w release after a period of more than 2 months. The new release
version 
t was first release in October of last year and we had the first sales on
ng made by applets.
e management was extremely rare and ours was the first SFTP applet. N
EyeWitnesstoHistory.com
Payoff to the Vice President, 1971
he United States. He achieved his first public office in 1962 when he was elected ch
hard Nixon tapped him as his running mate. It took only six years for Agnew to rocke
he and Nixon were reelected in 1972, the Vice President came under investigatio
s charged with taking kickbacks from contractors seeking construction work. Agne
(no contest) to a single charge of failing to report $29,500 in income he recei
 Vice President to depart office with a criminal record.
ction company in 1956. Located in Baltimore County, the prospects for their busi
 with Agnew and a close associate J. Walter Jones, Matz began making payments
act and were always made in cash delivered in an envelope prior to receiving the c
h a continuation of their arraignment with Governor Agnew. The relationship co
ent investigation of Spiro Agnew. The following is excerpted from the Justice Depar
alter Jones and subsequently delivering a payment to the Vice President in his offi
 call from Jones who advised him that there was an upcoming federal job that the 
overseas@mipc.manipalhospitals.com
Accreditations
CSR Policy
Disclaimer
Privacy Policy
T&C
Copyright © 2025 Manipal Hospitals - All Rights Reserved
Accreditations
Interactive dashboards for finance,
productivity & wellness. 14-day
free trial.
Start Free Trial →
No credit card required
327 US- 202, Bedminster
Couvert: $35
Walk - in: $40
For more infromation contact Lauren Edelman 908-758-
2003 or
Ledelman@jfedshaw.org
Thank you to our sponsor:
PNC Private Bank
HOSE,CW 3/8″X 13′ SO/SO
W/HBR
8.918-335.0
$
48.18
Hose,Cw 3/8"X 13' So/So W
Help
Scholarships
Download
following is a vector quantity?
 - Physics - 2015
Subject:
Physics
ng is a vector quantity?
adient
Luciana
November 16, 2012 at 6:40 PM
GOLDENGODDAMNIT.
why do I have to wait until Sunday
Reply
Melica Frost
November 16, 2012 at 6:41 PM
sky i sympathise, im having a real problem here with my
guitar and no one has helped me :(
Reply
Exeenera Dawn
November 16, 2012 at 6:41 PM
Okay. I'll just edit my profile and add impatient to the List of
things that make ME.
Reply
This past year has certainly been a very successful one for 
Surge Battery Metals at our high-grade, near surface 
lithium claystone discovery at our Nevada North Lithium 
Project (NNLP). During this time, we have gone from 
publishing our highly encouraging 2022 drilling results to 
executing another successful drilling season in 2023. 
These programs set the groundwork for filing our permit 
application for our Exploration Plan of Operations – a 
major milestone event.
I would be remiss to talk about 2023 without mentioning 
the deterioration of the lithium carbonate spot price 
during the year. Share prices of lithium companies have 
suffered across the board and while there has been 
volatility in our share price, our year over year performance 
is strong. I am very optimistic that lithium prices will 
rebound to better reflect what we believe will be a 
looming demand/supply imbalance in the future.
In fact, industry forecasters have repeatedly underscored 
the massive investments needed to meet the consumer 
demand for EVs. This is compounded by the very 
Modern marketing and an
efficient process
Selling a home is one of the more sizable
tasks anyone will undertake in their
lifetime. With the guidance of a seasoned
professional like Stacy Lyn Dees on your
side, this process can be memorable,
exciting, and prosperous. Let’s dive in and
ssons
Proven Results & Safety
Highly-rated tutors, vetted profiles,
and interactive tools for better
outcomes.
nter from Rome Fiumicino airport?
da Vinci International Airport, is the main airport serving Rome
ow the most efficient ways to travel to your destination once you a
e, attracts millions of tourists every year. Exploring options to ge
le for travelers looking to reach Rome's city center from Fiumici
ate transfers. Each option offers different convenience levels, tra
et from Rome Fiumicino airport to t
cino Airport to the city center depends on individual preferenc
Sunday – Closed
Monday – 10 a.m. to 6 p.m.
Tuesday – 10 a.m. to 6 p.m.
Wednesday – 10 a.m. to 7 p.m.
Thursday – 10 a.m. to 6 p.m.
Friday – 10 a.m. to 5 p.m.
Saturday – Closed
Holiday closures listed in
☆ ☆ ☆ ☆ ☆ ☆ ☆
» **Task directions**:
Which lines in the rows above contain the word "were", matching case exactly? Copy each of those lines.

» **Solved problem**:
he and Nixon were reelected in 1972, the Vice President came under investigatio
act and were always made in cash delivered in an envelope prior to receiving the c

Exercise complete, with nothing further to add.